### The exercise
Copy the records from the line with "phylum: Arthropoda" through the end of the records, leaving out the pictures.

### Records to use
+---+

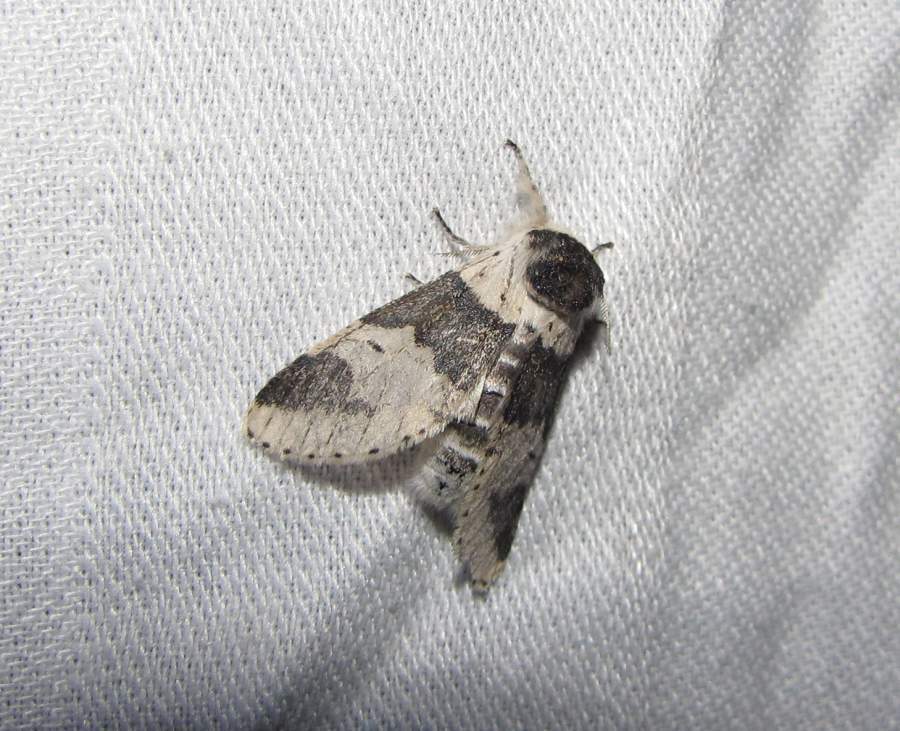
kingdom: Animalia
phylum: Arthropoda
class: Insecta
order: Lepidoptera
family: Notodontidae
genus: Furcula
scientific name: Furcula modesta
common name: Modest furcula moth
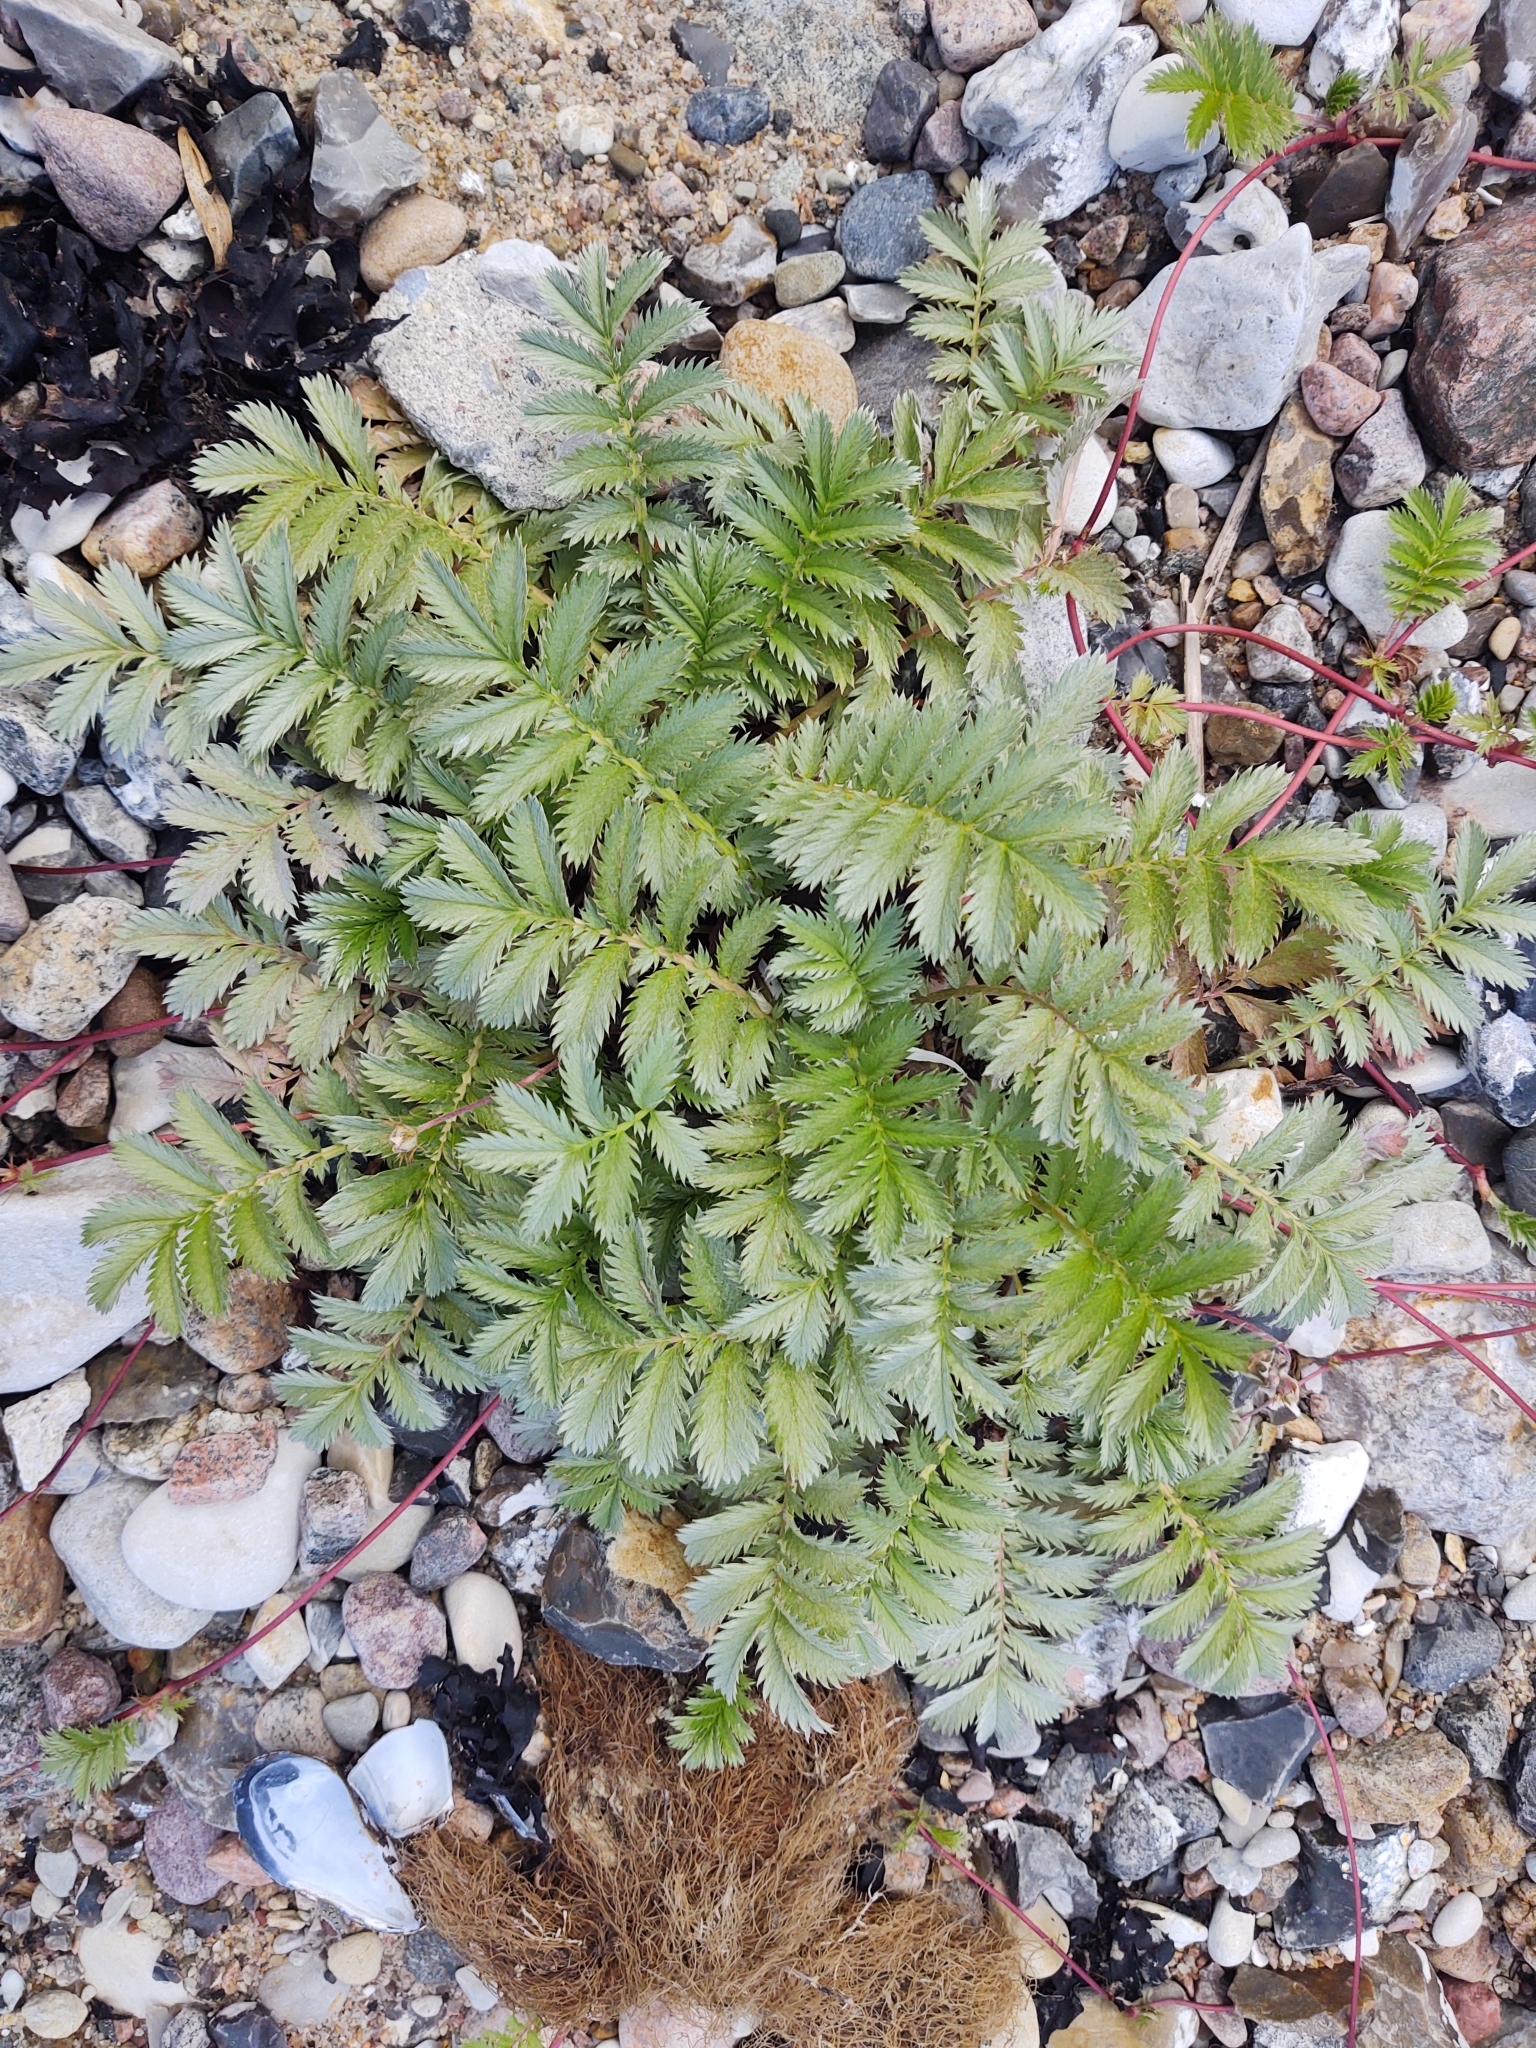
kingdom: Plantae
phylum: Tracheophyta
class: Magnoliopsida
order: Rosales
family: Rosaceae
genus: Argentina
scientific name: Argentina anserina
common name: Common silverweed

+---+

### Final answer
phylum: Arthropoda
class: Insecta
order: Lepidoptera
family: Notodontidae
genus: Furcula
scientific name: Furcula modesta
common name: Modest furcula moth
kingdom: Plantae
phylum: Tracheophyta
class: Magnoliopsida
order: Rosales
family: Rosaceae
genus: Argentina
scientific name: Argentina anserina
common name: Common silverweed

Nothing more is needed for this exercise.